I valori cambiano, l’umanità progredisce e si giunge finalmente a una riqualificazione della figura di Medea. Franz Grillparzer, drammaturgo austriaco della prima metà dell’Ottocento, mette in scena l’umiliazione e la sofferenza della protagonista, ormai donna svilita e senza appigli. È isolata, abbandonata da Giasone, umiliata da Creusa e Creonte che trattano i figli di lei come orfani, si sottomette alla figlia del Re facendosi insegnare a suonare la lira e a replicare una canzone che Giasone amava da piccolo, lascia ai figli la scelta di seguire lei o il padre e i bambini ormai strumentalizzati scelgono Giasone senza esitare. Medea è sconfitta, bandita, resa responsabile dell’omicidio di Pelia, esautorata dalle accuse. Qui l’infanticidio è presentato come un atto di ribellione ultima, come se Medea si lacerasse le carni solamente per avere una minima rivalsa contro un sistema che la umilia. Medea è disperata, si strappa le vesti e si vergogna per ciò che sta per fare, tant’è che si chiede come i figli possano dormire fra le sue braccia mentre ha in testa di ucciderli poche ore dopo.
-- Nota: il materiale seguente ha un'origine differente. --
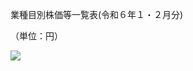 業種目別株価等一覧表(令和６年１・２月分)

（単位：円）

![](https://www.nta.go.jp/tmp/89bb98fa-8e85-4e47-90e9-01b78fbeacec/images/d7be7986862da84a92f66e5b95819f042af2a4c4b393dc097c99b3f734de3690.jpg)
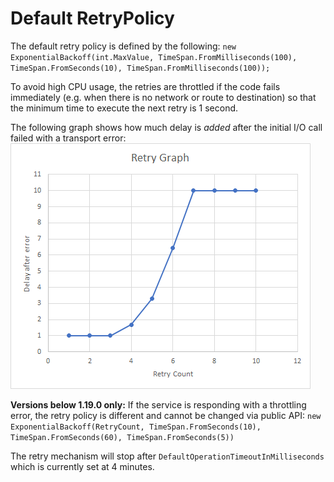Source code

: # Default RetryPolicy

The default retry policy is defined by the following:
`new ExponentialBackoff(int.MaxValue, TimeSpan.FromMilliseconds(100), TimeSpan.FromSeconds(10), TimeSpan.FromMilliseconds(100));`

To avoid high CPU usage, the retries are throttled if the code fails immediately (e.g. when there is no network or route to destination) so that the minimum time to execute the next retry is 1 second.

The following graph shows how much delay is _added_ after the initial I/O call failed with a transport error:
![](./retry.png)

__Versions below 1.19.0 only:__ If the service is responding with a throttling error, the retry policy is different and cannot be changed via public API:
`new ExponentialBackoff(RetryCount, TimeSpan.FromSeconds(10), TimeSpan.FromSeconds(60), TimeSpan.FromSeconds(5))`

The retry mechanism will stop after `DefaultOperationTimeoutInMilliseconds` which is currently set at 4 minutes.
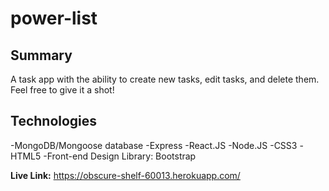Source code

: # power-list

## Summary
A task app with the ability to create new tasks, edit tasks, and delete them. Feel free to give it a shot!

## Technologies 
-MongoDB/Mongoose database
-Express
-React.JS
-Node.JS
-CSS3
-HTML5
-Front-end Design Library: Bootstrap

**Live Link:** https://obscure-shelf-60013.herokuapp.com/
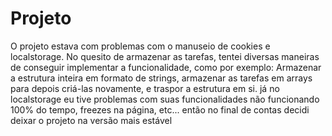 # Projeto
O projeto estava com problemas com o manuseio de cookies e localstorage.
No quesito de armazenar as tarefas, tentei diversas maneiras de conseguir implementar a funcionalidade,
como por exemplo: Armazenar a estrutura inteira em formato de strings, armazenar as tarefas em arrays para depois criá-las novamente, e traspor a estrutura em si.
já no localstorage eu tive problemas com suas funcionalidades não funcionando 100% do tempo, freezes na página, etc...
então no final de contas decidi deixar o projeto na versão mais estável
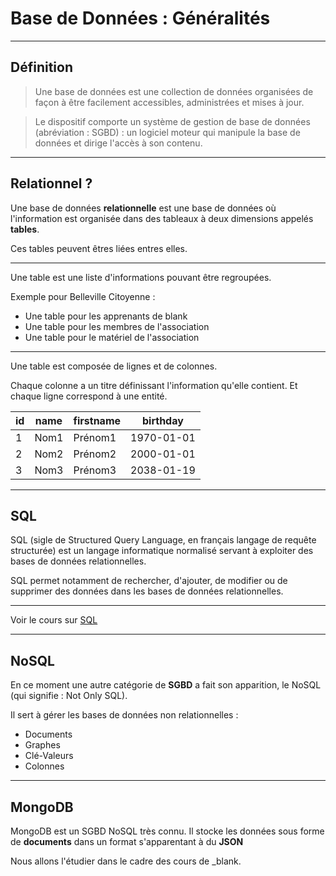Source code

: # Base de Données : Généralités



---



## Définition

> Une base de données est une collection de données organisées de façon à être facilement accessibles, administrées et mises à jour.

> Le dispositif comporte un système de gestion de base de données (abréviation : SGBD) : un logiciel moteur qui manipule la base de données et dirige l'accès à son contenu.



---



## Relationnel ?

Une base de données **relationnelle** est une base de données où l'information est organisée dans des tableaux à deux dimensions appelés **tables**.

Ces tables peuvent êtres liées entres elles.


***


Une table est une liste d'informations pouvant être regroupées.

Exemple pour Belleville Citoyenne :
  - Une table pour les apprenants de blank
  - Une table pour les membres de l'association
  - Une table pour le matériel de l'association

***


Une table est composée de lignes et de colonnes.

Chaque colonne a un titre définissant l'information qu'elle contient. Et chaque ligne correspond à une entité.

|id|name|firstname|birthday|
|-|-|-|-|
|1|Nom1|Prénom1|1970-01-01|
|2|Nom2|Prénom2|2000-01-01|
|3|Nom3|Prénom3|2038-01-19|



---



## SQL

SQL (sigle de Structured Query Language, en français langage de requête structurée) est un langage informatique normalisé servant à exploiter des bases de données relationnelles.

SQL permet notamment de rechercher, d'ajouter, de modifier ou de supprimer des données dans les bases de données relationnelles.


***


Voir le cours sur [SQL](../../sql/)



---



## NoSQL


En ce moment une autre catégorie de **SGBD** a fait son apparition, le NoSQL (qui signifie : Not Only SQL).

Il sert à gérer les bases de données non relationnelles :
 - Documents
 - Graphes
 - Clé-Valeurs
 - Colonnes


***


## MongoDB

MongoDB est un SGBD NoSQL très connu. Il stocke les données sous forme de **documents** dans un format s'apparentant à du **JSON**

Nous allons l'étudier dans le cadre des cours de \_blank.
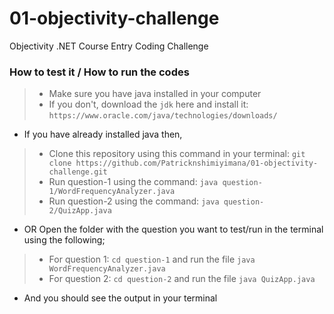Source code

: # 01-objectivity-challenge
Objectivity .NET Course Entry Coding Challenge

### How to test it / How to run the codes
>- Make sure you have java installed in your computer
>- If you don't, download the `jdk` here and install it: `https://www.oracle.com/java/technologies/downloads/`
>
- If you have already installed java then,
>- Clone this repository using this command in your terminal: `git clone https://github.com/Patricknshimiyimana/01-objectivity-challenge.git`
>- Run question-1 using the command: `java question-1/WordFrequencyAnalyzer.java`
>- Run question-2 using the command: `java question-2/QuizApp.java`
>
- OR Open the folder with the question you want to test/run in the terminal using the following;
>- For question 1: `cd question-1` and run the file `java WordFrequencyAnalyzer.java`
>- For question 2: `cd question-2` and run the file `java QuizApp.java`

- And you should see the output in your terminal
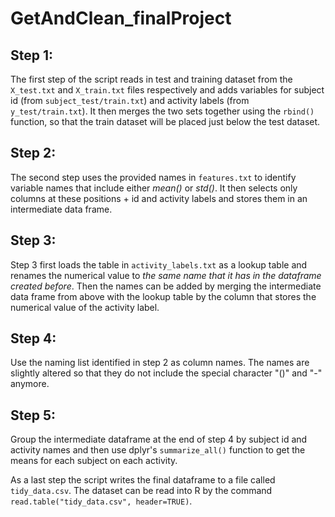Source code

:# GetAndClean_finalProject

## Step 1:

The first step of the script reads in test and training dataset from the
`X_test.txt` and `X_train.txt` files respectively and adds variables for
subject id (from `subject_test/train.txt`) and activity labels (from
`y_test/train.txt`). It then merges the two sets together using the `rbind()`
function, so that the train dataset will be placed just below the test dataset.

## Step 2:

The second step uses the provided names in `features.txt` to identify variable
names that include either *mean()* or *std()*. It then selects only columns at
these positions + id and activity labels and stores them in an intermediate
data frame.

## Step 3:

Step 3 first loads the table in `activity_labels.txt` as a lookup table and
renames the numerical value to *the same name that it has in the dataframe
created before*. Then the names can be added by merging the intermediate data
frame from above with the lookup table by the column that stores the numerical
value of the activity label.

## Step 4:

Use the naming list identified in step 2 as column names. The names are
slightly altered so that they do not include the special character "()" and "-"
anymore.

## Step 5:

Group the intermediate dataframe at the end of step 4 by subject id and
activity names and then use dplyr's `summarize_all()` function to get the means
for each subject on each activity.

As a last step the script writes the final dataframe to a file called
`tidy_data.csv`. The dataset can be read into R by the command
`read.table("tidy_data.csv", header=TRUE)`.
La strada è segnata, le raffigurazioni moderne progressivamente fanno coincidere Medea col simbolo della donna che, né maga né mostro, ha a che fare con le ingiustizie dell’epoca coeva. Il suo appello alle donne di Corinto diviene centrale nei primi movimenti femministi, ma anche la sua lotta continua al sistema viene utilizzata per rappresentare i progressi del genere femminile a fine Ottocento, come la battaglia per il voto alle donne e il discorso intorno al mantenimento dei figli. Amy Levy e Augusta Webster, due grandi intellettuali di fine Ottocento, renderanno il personaggio simbolo delle vessazioni quotidiane che una donna subisce, degli stereotipi, dell’uomo che cerca sempre e da sempre di schiacciare il genere femminile riducendolo alla componente dell’emotività, dell’amore smisurato, della costola di Adamo.
Ciò che ha ucciso Medea, però, non è scomparso neppure nel 2024. Nonostante con il passare degli anni il nostro sistema culturale sia progredito riducendo sempre più le istanze ferine proprie dell’uomo, queste esistono ancora ed è evidente dalle orazioni dei politici, dalle discriminazioni salariali, dalle infermiere chiamate ancora “signorina”.
Medea è un simbolo della donna che cerca il riscatto e uccide il proprio prodotto, i figli, con l’arma contundente, simbolo del fallo, trasformandosi da oggetto a soggetto.